I watched him as his muscles had drops of water roll down them. Hmmm yummy. If only I didn't feel like a beach whale. I'd totally jump his bones. Okay these hormones are no joke. I used to never be able to think that sentence without turning red, now I'm just as horny as Liam.

"Hey Ava-tar what are you thinking about so hard," Liam asked me. My attention snapped away from my perverted thoughts and back to his face.

"I'm thinking about the baby," I lied to him while placing my hand over my big belly. He smiled a dreamy smile as he pulled on clothes. I wish he'd take those back off.

"I've been thinking about the baby too. I can't believe we're going to meet the little guy in just 3 weeks," he said with happiness and amazement.

"I know. I don't know what I look forward to more being able to hold my little boy or just not being pregnant," I answered honestly. Don't get me wrong pregnancy is amazing and is truly miraculous if you think about the whole concept, but it sucks to actually be pregnant. I was lucky and somehow didn't get morning sickness, super rare according to Dr. Green but it happens, and I still had a hard time. I was constantly hormonal and emotion as well as bloated. Everything is just uncomfortable.

"I know you're ready to be done with pregnancy, but I think I'm going to miss seeing you with a baby bump. It's hot," Liam said as he laid down in the bed beside me.

He automatically started to massage my feet like he has been the last five weeks every night. He is really good at foot rubs. He also doesn't complain about it... anymore.

"I'm glad that you think this bloated hippo is still cute since you're stuck with only me here," I told him.

"That's why this place is amazing," he said as he pecked my lips lightly. Why did it take me so long to fall in love with him? Younger me was an idiot!

"You're amazing," I told him.

He smiled at me and paused for a second.

"Speaking of amazing, have any ideas of what amazing name our child should have?" He asked me.

Admittedly we've both been avoiding this. It's a huge responsibility. We're choosing what a person will be called for their entire life.

"Honestly I have no clue," I answered in slight embarrassment .

"What about you?" I asked him.

"I've thought about family names but there's so many boys in our families that whoever didn't make the cut would be offended," Liam answered me. That's true we really shouldn't chose a family name it could get messy for everyone involved.

"Okay so that's out. Any random names that come to your head?" I asked again.

"What about Luke?" He asked me. I nodded my head.

"I like it. I just wish it could mean something to us," I told him sadly.

"Well how bout the names of men that we both know," he suggested. That could maybe work.

"Okay so there Charles for Dr. Griff," I said.

"No way. I hate the name Charles. What about Kyle?" Liam said.

My face fell at the mention of Kyle.

"No way! I'm not going to name our child after a maniac!" I snapped at him.

"Sorry bad joke. Plus it would be so weird if we named my child after one of your ex boyfriends," Liam mumbled. I felt the urge to hit him when he reminded me that I used to date someone like Kyle. Younger me really was an idiot.

"Yeah never make that joke again. We need a good name for our son," I said.

"Well I hate the name Charles but I don't have anything wrong with the name Griff. In fact it sounds kind of tough," Liam stated.

"No child of mine will have that weird of a name," I shot down.

Liam thought for a second. "What about Griffin then?" He asked with a smile.

"Yeah. Griffin Scott," Liam said. That sounds like a wonderful name.

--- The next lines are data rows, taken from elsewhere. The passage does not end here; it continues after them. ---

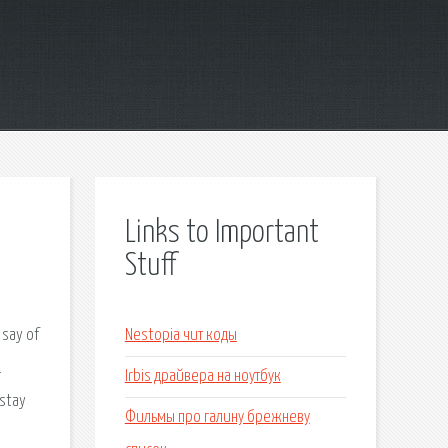
Links to Important
Stuff
 say of
Nestopia чит коды
.
Irbis драйвера на ноутбук
 stay
Фильмы про галину брежневу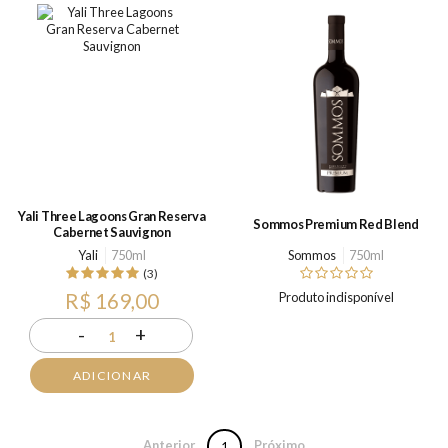
Yali Three Lagoons Gran Reserva
Sommos Premium Red Blend
Cabernet Sauvignon
Yali
750ml
Sommos
750ml
(3)
R$ 169,00
Produto indisponível
-
+
1
ADICIONAR
Anterior
Próximo
1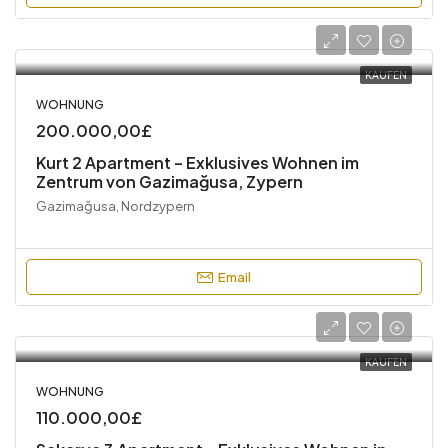
KAUFEN
WOHNUNG
200.000,00£
Kurt 2 Apartment – Exklusives Wohnen im
Zentrum von Gazimağusa, Zypern
Gazimağusa, Nordzypern
Email
KAUFEN
WOHNUNG
110.000,00£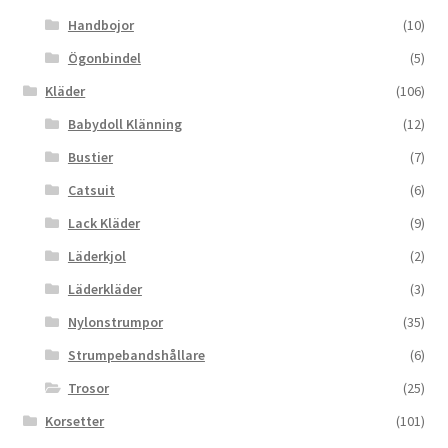
Handbojor
(10)
Ögonbindel
(5)
Kläder
(106)
Babydoll Klänning
(12)
Bustier
(7)
Catsuit
(6)
Lack Kläder
(9)
Läderkjol
(2)
Läderkläder
(3)
Nylonstrumpor
(35)
Strumpebandshållare
(6)
Trosor
(25)
Korsetter
(101)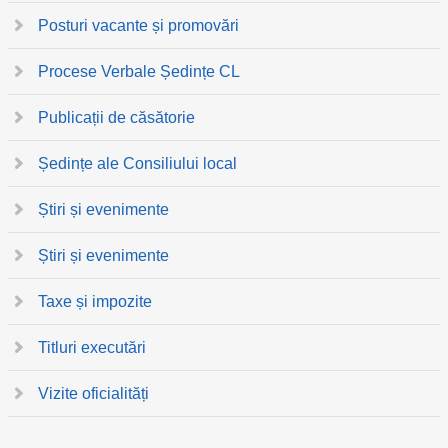
Posturi vacante și promovări
Procese Verbale Ședințe CL
Publicații de căsătorie
Ședințe ale Consiliului local
Știri și evenimente
Știri și evenimente
Taxe și impozite
Titluri executări
Vizite oficialități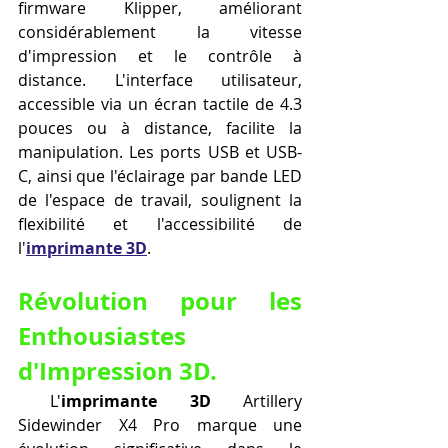
firmware Klipper, améliorant 
considérablement la vitesse 
d'impression et le contrôle à 
distance. L'interface utilisateur, 
accessible via un écran tactile de 4.3 
pouces ou à distance, facilite la 
manipulation. Les ports USB et USB-
C, ainsi que l'éclairage par bande LED 
de l'espace de travail, soulignent la 
flexibilité et l'accessibilité de 
l'
imprimante 3D
.
Révolution pour les 
Enthousiastes 
d'Impression 3D.
 L'
imprimante 3D
 Artillery 
Sidewinder X4 Pro marque une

"I love it," I whispered feeling tears well up in my eyes from emotion.

"Me too," Liam said.

"It would be after Dr. Griff but he would still be his own person too," I said.

"So is it decided?" Liam asked his eyes full of light.

I nodded my head in agreement.

I sunk into the bed and let exhaustion take over me despite not doing anything all day. Hey don't judge me. I am growing a baby inside me after all.

I felt Liam put his hand on my swollen stomach and whisper, "I can't wait to meet you Griffin Scott. I love you so much already." With that final beautiful thing I drifted off into sleep.